Required action:
Your answer should hold all lines of the entries that include the word "quaerimus".

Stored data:
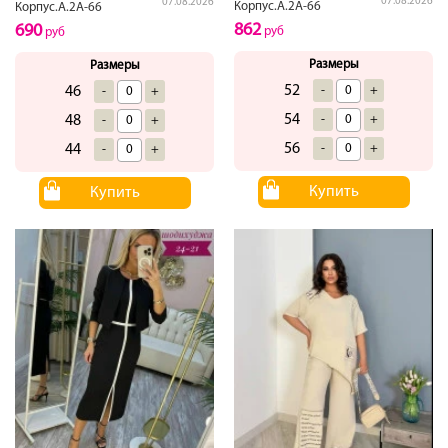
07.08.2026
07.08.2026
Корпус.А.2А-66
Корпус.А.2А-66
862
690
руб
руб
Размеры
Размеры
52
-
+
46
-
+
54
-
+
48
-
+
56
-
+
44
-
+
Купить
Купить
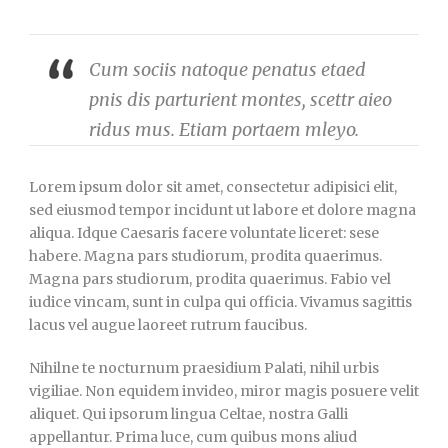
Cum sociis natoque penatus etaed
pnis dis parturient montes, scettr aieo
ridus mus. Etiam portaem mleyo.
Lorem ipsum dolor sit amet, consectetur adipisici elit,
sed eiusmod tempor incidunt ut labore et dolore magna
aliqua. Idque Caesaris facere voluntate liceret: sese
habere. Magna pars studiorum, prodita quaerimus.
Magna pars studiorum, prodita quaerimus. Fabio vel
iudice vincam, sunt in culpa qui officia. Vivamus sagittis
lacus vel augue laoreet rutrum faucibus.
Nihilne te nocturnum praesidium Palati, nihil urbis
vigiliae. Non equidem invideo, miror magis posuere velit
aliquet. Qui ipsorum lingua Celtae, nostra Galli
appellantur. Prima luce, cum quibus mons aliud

---

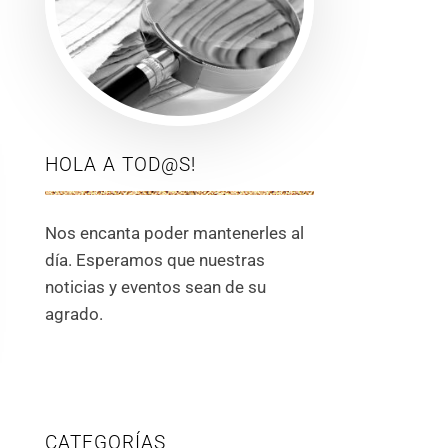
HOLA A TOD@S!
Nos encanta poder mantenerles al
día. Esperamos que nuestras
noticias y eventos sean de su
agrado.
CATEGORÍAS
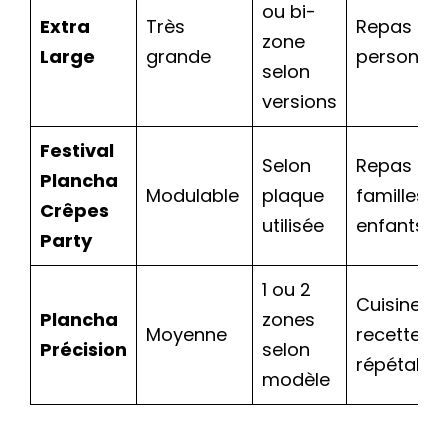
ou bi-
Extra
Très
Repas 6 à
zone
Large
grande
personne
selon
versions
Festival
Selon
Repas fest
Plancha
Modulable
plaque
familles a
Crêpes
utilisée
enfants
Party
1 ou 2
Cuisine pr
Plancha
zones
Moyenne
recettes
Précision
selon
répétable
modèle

Output:
habere. Magna pars studiorum, prodita quaerimus.
Magna pars studiorum, prodita quaerimus. Fabio vel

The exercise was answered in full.